A grande revolução da doçaria portuguesa dá-se no final do séc. XV com a introdução do açúcar nas cozinhas monásticas.
Muito embora se saiba que durante o período do domínio árabe sobre a Península Ibérica, a confecção de doces constituísse uma prática comum desse povo, provavelmente através da utilização da farinha de alfarroba que possui, em média, 48% a 56% de açúcar, é com a generalização da exploração das plantações de cana de açúcar no arquipélago da Madeira que o açúcar passa a constituir um ingrediente comum no âmbito da nossa culinária.
Quando falamos da doçaria tradicional portuguesa, associamo-la, normalmente, aos doces conventuais não só pelo facto de, efectivamente, ter sido nos conventos e mosteiros que nasceram os mais requintados doces portugueses, como ainda pelo facto de essa sua marca se ter perpetuado pelo tempo fora através da sua designação. Como exemplo disso temos os famosos papos de anjo, o toucinho-do-céu; as barrigas de freira, os tachinhos de abade, o pudim do abade de priscos…
Se por um lado, os conventos e mosteiros, na sua grande maioria fundados por reis e príncipes que, através de forais, mercês e padroados por eles atribuídos, lhes garantiam, por si só, uma subsistência abastada e farta, por outro lado, o facto de acolherem nas suas Regras as filhas da nobreza e das famílias mais ricas, portadoras de um conjunto de saberes relacionados com os seus hábitos alimentares e receitas familiares, levou a que a conjugação destes dois aspectos criasse as condições ideias para que, no seio dessas instituições, nascessem tão aprimoradas preparações gastronómicas e, entre elas, os mimos de uma doçaria rica e complexa que só alguns, os escolhidos, tinham o prazer de provar e de, com elas se deliciarem.
As receitas e métodos de confecção constituíam património dos conventos, havendo por parte das freiras o compromisso de, ciosamente, guardarem tal tesouro. Fazia-se nessa altura a distinção entre a doçaria requintada e apurada, farta em açúcar e ovos, cuidadosamente seleccionada para as ocasiões especiais e que só era servida à mesa dos reis, do clero, dos nobres e da alta sociedade e a doçaria de confecção mais simples, normalmente os bolinhos e biscoitos que as próprias congregações classificavam de doçaria pobre.

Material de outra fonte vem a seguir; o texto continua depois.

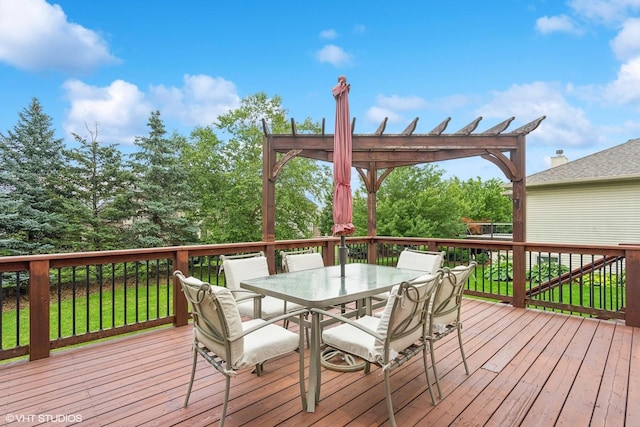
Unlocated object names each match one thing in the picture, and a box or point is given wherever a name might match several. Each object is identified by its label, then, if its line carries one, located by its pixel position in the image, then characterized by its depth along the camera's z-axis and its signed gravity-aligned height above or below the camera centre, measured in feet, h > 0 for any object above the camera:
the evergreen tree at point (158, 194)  37.35 +2.25
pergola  16.19 +3.37
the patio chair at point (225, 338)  6.40 -2.69
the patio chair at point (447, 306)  8.13 -2.50
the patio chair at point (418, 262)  11.84 -1.90
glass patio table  7.56 -2.07
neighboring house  29.32 +1.11
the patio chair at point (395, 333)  6.63 -2.69
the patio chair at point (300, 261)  12.39 -1.89
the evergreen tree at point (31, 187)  31.14 +2.73
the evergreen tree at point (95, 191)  34.96 +2.57
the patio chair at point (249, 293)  10.09 -2.43
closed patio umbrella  11.19 +1.71
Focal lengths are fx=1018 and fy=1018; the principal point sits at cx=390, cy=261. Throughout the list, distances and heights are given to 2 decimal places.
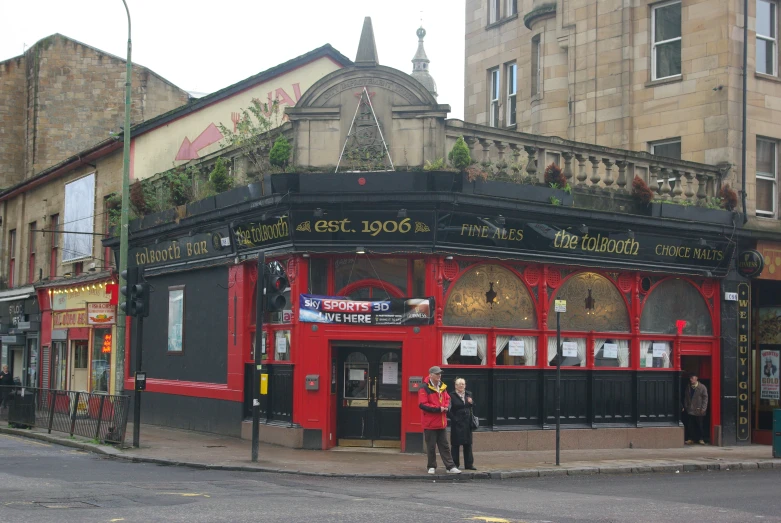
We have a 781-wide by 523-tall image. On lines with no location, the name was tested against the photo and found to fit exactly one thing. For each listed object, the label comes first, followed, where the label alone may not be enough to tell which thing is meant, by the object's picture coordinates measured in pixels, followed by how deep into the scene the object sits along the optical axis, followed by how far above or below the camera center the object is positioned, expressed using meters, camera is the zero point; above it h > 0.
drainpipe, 24.89 +6.83
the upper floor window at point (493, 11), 32.81 +10.92
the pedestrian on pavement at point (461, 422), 17.55 -1.26
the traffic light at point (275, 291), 18.39 +1.00
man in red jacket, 17.19 -1.17
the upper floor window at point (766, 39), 25.91 +8.02
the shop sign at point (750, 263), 24.69 +2.21
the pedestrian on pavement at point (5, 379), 32.78 -1.22
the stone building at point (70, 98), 42.91 +10.29
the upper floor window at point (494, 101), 32.42 +7.89
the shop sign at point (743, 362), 24.89 -0.19
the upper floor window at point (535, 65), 30.53 +8.56
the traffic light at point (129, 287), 20.77 +1.14
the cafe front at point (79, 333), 30.52 +0.30
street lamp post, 22.98 +2.87
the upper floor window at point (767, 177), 25.98 +4.53
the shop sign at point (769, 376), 25.89 -0.54
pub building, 20.42 +1.40
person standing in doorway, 24.06 -1.12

Estas autênticas maravilhas saídas das tão prendadas mãos das freiras ganharam nome por toda a Europa e durante várias centenas de anos, este saber foi-se acumulando e evoluindo fruto de uma longa experiência, da introdução de novos ingredientes, de muitas horas de trabalho com dedicação, paciência e devoção que as freiras, conscientes da sua importância, lhes dedicavam.
Mais tarde, com a extinção das Ordens Religiosas em Portugal em 1834 e confrontadas com a necessidade de garantir a sua subsistência algumas freiras começaram a comercializar, entre outras coisas, a tão requintada doçaria pela qual os seus conventos se tinham tornado tão famosos. Para além disso, o facto de, nessa altura, algumas freiras e sobretudo as serviçais dos conventos terem sido, de alguma forma obrigadas a regressar às suas casas, levou, naturalmente, a que a confecção dos doces, até então “propriedade” dos conventos se alargasse também à comunidade.

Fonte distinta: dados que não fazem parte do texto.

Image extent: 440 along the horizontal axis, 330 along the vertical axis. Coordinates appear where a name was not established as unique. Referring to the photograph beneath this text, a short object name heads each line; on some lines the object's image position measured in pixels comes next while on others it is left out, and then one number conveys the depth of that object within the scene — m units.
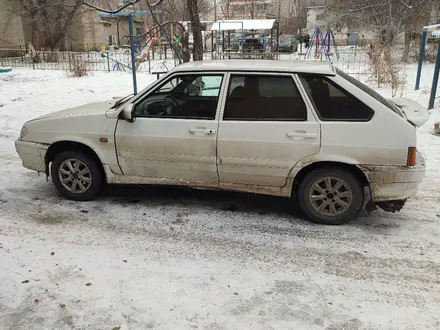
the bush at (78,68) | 16.62
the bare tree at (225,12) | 36.01
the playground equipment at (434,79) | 9.18
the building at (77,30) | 31.58
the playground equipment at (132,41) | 10.43
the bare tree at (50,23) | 29.33
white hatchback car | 3.95
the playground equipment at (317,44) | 24.80
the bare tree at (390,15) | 21.17
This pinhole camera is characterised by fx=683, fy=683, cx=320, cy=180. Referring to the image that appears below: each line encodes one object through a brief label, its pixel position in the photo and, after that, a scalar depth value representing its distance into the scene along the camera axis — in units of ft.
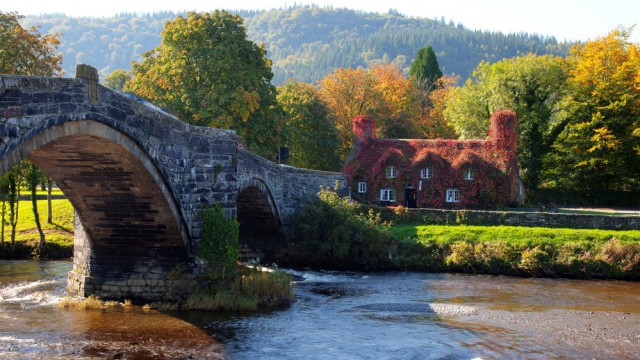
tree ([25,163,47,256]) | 106.52
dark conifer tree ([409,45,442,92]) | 242.78
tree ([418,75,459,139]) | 201.09
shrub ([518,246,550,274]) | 96.12
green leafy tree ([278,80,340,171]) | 164.45
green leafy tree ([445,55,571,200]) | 162.30
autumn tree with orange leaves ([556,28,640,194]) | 154.20
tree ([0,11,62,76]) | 100.42
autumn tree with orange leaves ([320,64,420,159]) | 187.42
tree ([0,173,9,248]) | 105.91
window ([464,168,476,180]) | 144.15
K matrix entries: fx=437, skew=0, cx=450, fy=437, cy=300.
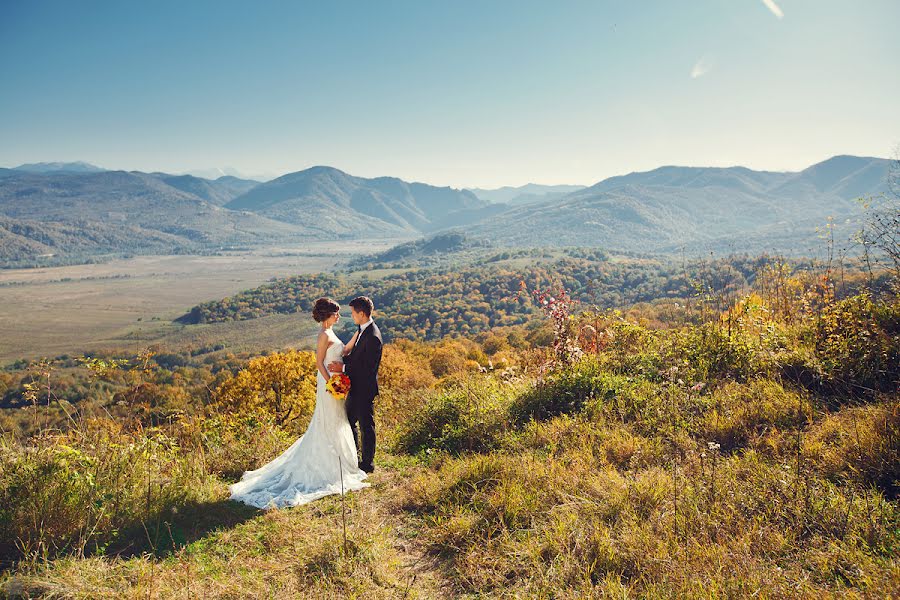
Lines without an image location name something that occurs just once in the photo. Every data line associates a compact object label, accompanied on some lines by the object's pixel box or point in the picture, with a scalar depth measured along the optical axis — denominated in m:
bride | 5.35
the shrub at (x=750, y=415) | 4.65
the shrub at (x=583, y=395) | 5.71
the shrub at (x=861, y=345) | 4.88
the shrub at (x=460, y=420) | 5.90
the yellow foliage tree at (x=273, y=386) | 22.91
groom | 5.84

Foi com alguma fuga de informação e com a “tradução” das notas manuscritas de muitos arquivas dos mosteiros que, gradualmente, os doces conventuais foram integrando as receitas tradicionais portuguesas e chegaram até aos dias de hoje, proporcionando-nos, o grato de prazer de nos deleitarmos com tais iguarias de comer e chorar por mais, não fosse a ideia de uns quilitos a mais a travar tão impetuosos desejos.